RugbyD wrote:bleach168 wrote:RugbyD wrote:getting this back on track, the concept of energy independence is one of, if not THE worst economic and geopolitical ideas ever. Discuss.
I know where you're going with this. And I know you feel the free markets will solve the problem.
But when Peak Oil hits, everything is just going to stop and we will literally be living in the stone age. The transition to a new fuel source may take over 20 years according to the Hirsch report. Eventually, we're going to have to make the switch. It's just a question of whether it is going to be gradual or abrupt.
The solution for a gradual transition couldn't be simpler. Just raise taxes on oil and gasoline and keep raising them over time to make sure the price continues to go up. Then allow the free market to come up with whatever alternative is deemed best.
i'm not sure you're thinking along the same line as me re: energy independence. provide more detail if you don't mind.
the free market works best when it is distorted the least. raising taxes is distortive, especially when it is done in punitive, behavior-influencing or social engineering fashion.
I find the notion that everything will just grind to a halt pretty ridiculous and alarmist.

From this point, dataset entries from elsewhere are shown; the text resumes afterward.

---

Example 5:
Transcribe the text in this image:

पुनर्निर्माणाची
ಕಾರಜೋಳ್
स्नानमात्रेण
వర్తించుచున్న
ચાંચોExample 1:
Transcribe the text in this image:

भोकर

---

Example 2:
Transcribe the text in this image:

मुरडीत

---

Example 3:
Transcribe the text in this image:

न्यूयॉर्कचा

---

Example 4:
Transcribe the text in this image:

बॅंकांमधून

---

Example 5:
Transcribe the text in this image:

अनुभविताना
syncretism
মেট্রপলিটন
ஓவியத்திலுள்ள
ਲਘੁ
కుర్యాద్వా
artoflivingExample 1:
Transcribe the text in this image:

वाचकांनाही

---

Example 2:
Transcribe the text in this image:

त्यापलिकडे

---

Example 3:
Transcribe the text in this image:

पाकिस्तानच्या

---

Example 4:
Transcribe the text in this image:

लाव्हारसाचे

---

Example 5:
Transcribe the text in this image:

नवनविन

Oil is a finite resource, but between new dicsoveries, varying well lives, and better extraction technology for traditional and non-traditional methods, I have no doubt that the transition to different energy sources will not be majorly disruptive.

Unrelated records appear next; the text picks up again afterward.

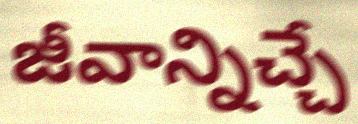
జీవాన్నిచ్చేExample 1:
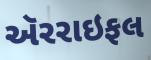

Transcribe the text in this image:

ઍરરાઇફલ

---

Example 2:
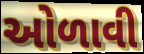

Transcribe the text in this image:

ઓળાવી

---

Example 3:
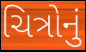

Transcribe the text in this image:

ચિત્રોનું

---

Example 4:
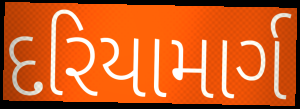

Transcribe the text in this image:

દરિયામાર્ગ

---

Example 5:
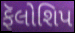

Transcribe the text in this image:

ફૅલોશિપ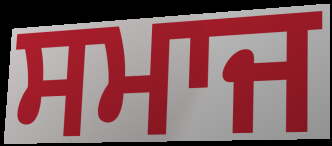
ਸਮਾਜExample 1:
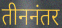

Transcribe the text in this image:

तीननंतर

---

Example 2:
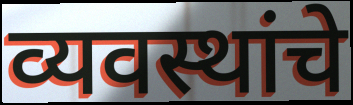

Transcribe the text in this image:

व्यवस्थांचे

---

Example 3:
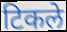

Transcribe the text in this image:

टिकले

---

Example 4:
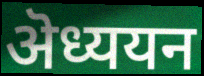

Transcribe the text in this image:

ऄध्ययन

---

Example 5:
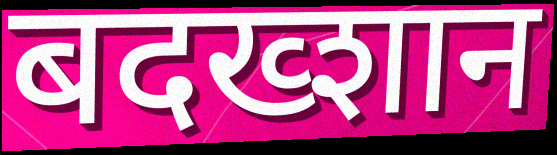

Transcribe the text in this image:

बदख्शानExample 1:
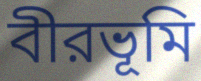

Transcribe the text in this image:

বীরভূমি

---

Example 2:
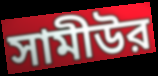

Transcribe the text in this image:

সামীউর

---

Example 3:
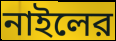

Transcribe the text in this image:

নাইলের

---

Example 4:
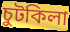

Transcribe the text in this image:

চুটকিলা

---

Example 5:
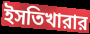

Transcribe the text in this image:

ইসতিখারারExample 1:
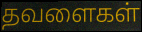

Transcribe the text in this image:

தவளைகள்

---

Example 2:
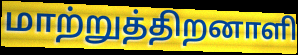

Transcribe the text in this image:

மாற்றுத்திறனாளி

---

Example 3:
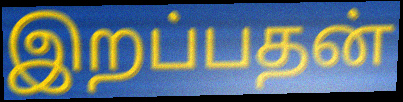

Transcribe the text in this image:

இறப்பதன்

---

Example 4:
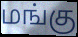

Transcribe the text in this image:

மங்கு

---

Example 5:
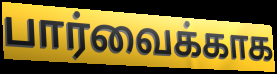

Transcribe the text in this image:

பார்வைக்காக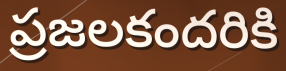
ప్రజలకందరికిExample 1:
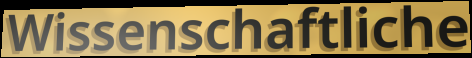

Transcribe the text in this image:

Wissenschaftliche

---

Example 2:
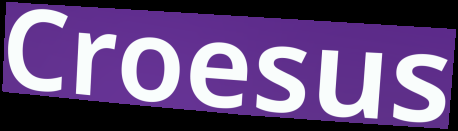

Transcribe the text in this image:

Croesus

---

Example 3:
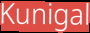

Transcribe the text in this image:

Kunigal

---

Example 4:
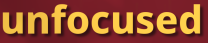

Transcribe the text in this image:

unfocused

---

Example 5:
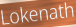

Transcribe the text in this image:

LokenathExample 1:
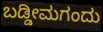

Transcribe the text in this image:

ಬಡ್ಡೀಮಗಂದು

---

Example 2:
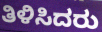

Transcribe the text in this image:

Current estimates have world oil reserves effectively running out by 2040, so extraction technology better get more advanced FAST. A noticeable discomfort regarding oil running out will reverberate throughout the world in the early 2020s, and a full scale panic will erupt in the 2030s, giving extraction technology only a few years to develop. Never mind that it's only going to buy us a few more years, a couple decades at the most optimistic. So what's the point in investing so much money into oil extraction methods when it's going to be basically useless in 40-50 years? Especially since we'll still have to work on alternative energy sources concurrently. Oil is soon going to be considered to be the Windows 95 of fuel resources: cumbersome, outdated, and full of problems.